___ Extracted information ___

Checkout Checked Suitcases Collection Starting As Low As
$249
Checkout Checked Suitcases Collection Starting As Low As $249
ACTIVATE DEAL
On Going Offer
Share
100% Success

___
___ Extracted information ___

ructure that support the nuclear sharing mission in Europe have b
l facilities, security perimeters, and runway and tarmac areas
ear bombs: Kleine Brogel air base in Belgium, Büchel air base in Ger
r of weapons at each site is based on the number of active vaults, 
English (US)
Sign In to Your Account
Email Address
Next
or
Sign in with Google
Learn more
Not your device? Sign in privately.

___

Task to complete >>
In the listing above, find the line with "English (US)" and the line with "Not your device? Sign in privately.". Output those two lines and every line between them, exactly as written.

Result of the exercise >>
English (US)
Sign In to Your Account
Email Address
Next
or
Sign in with Google
Learn more
Not your device? Sign in privately.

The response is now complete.